═════ BLOCCO DI TESTO
Grido di allarme, no alla trasformazione rsa “Seppilli” in struttura covid

Grido di allarme, no alla trasformazione rsa “Seppilli” in struttura covid

Grido di allarme, no alla trasformazione rsa “Seppilli” in struttura covid

Stamattina Spi Cgil, Fnp Cisl e Uilp Uil dell’Umbria si sono confrontati con il direttore sanitario della Usl Umbria 1 dott. D’Angelo e con i dirigenti del distretto di Perugia. Il Sindacato dei Pensionati ha ribadito la sua ferma opposizione alla trasformazione ( anche se parziale e temporanea) della RSA del SEPPILLI in struttura COVID.

Scelta questa della Regione sbagliata e pericolosa perché non tutela né gli ospiti né gli operatori. Si crea una commistione che rischia di mettere in difficoltà i tanti utenti del servizio socio sanitario in via della Pallotta. Continuiamo a chiedere alla Regione Umbria di non ripetere le scelte deleterie già compiute in Lombardia.
══════════
### COSA FARAI
Nel testo sulla RSA Seppilli, in quale via si trova il servizio socio sanitario? L'elenco è materiale a parte, distinto dal testo.
═════ MATERIALE RACCOLTO
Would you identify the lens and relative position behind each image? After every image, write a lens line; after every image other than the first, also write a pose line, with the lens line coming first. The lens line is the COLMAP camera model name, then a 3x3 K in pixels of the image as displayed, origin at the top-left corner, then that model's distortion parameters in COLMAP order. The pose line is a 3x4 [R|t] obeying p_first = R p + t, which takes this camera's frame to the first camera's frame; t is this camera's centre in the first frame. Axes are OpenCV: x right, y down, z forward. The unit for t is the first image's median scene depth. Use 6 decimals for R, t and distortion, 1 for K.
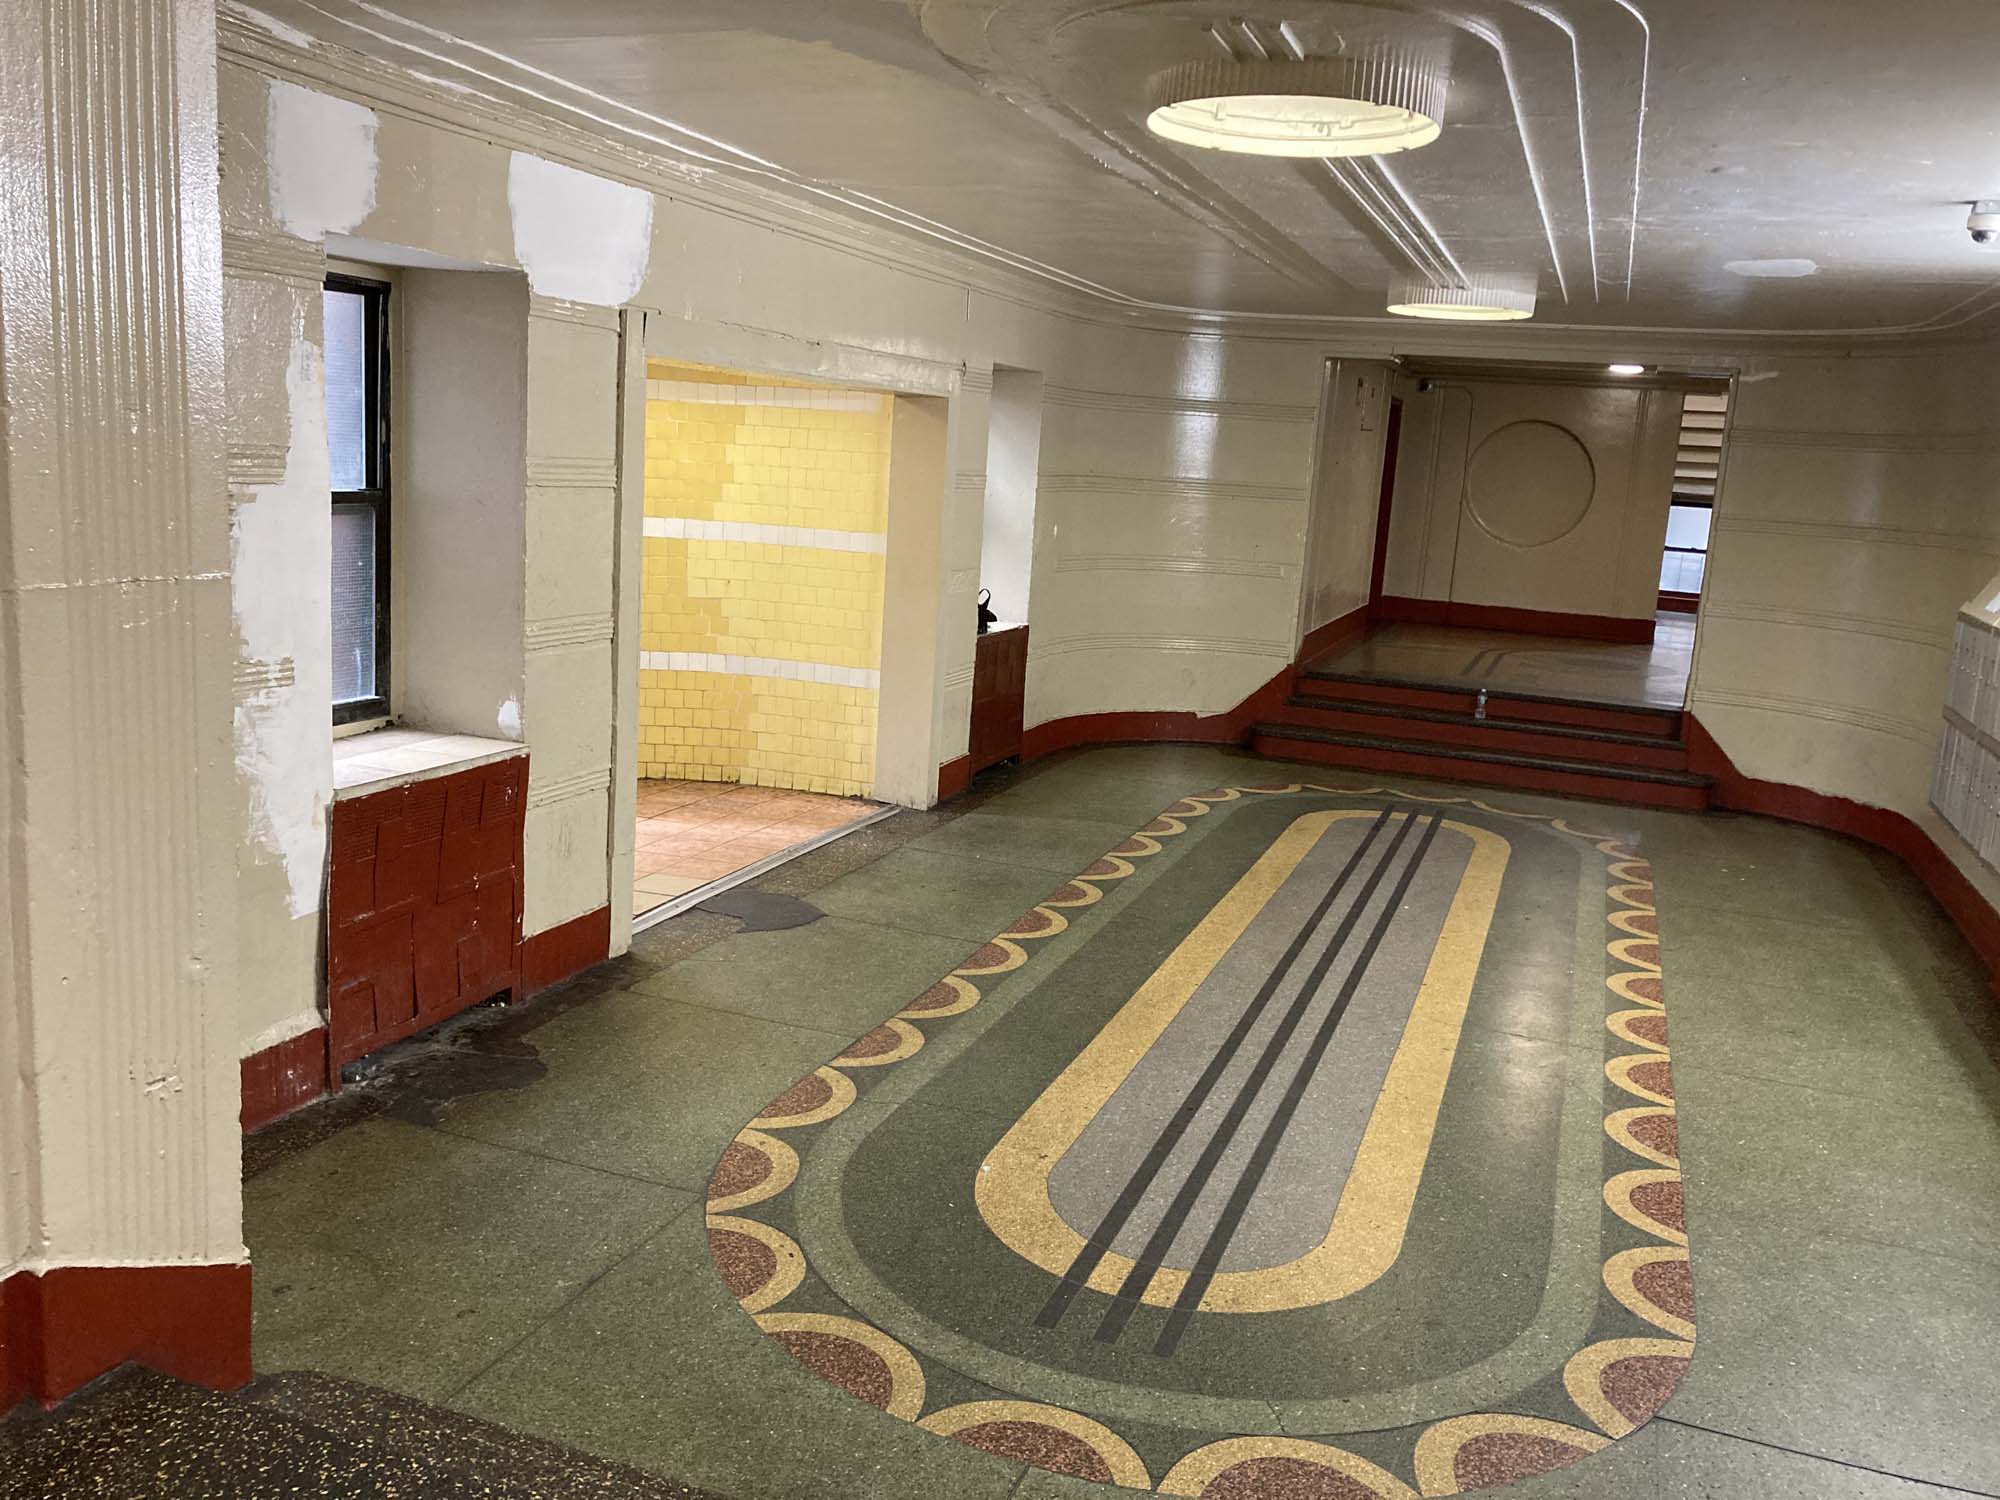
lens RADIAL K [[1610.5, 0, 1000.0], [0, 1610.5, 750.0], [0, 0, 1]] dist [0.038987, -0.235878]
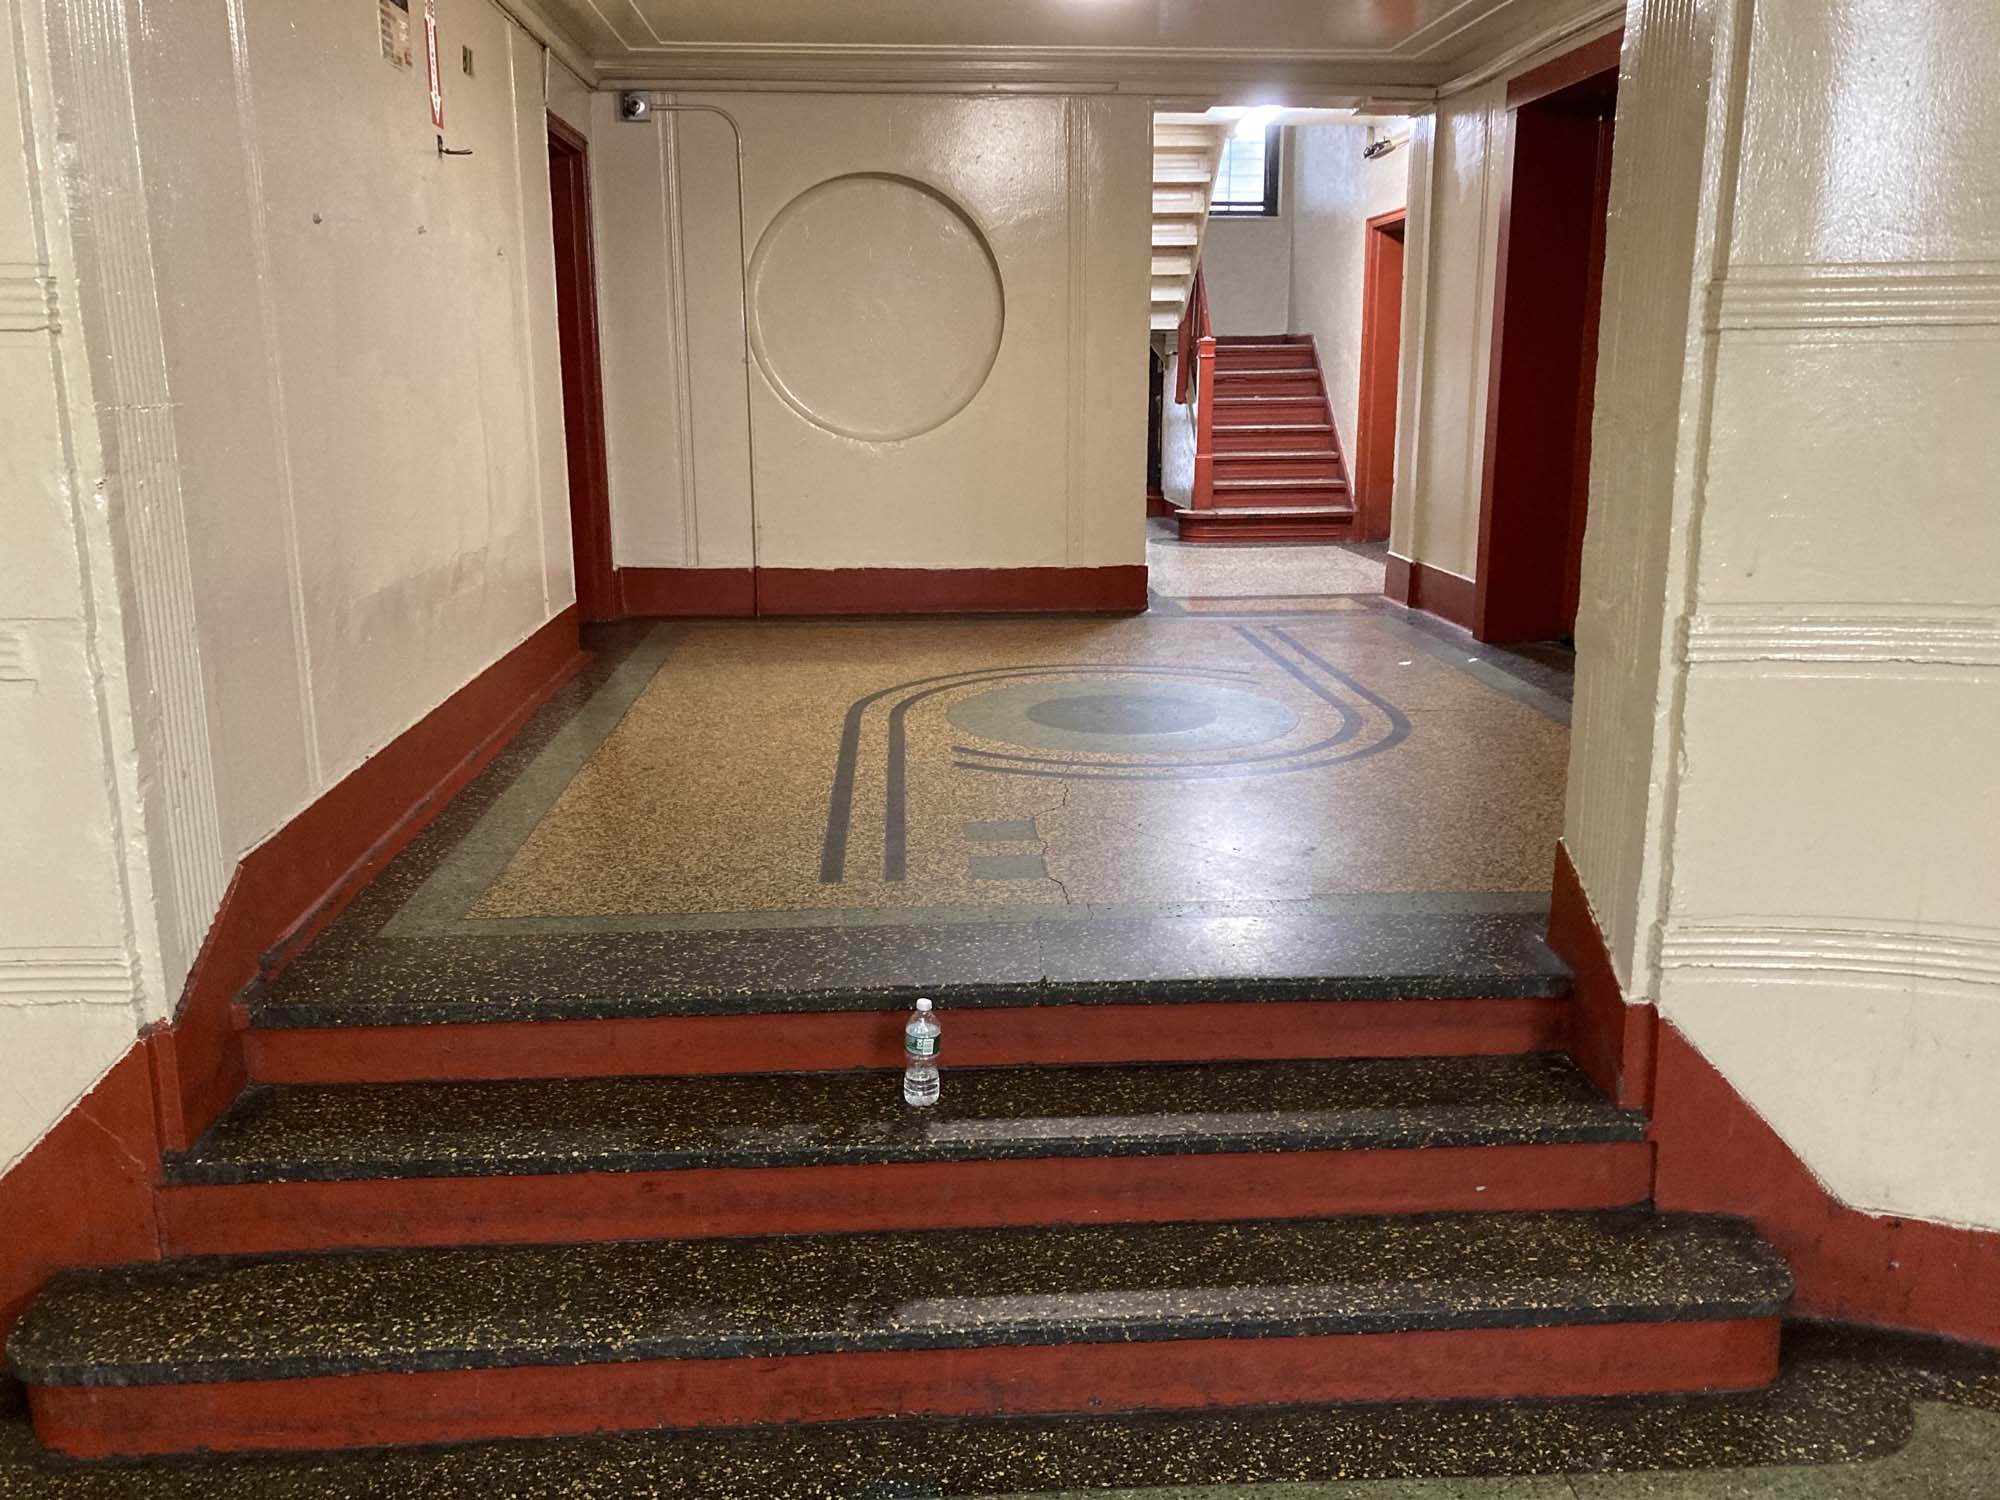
══════════
### SOLUZIONE
In via della Pallotta.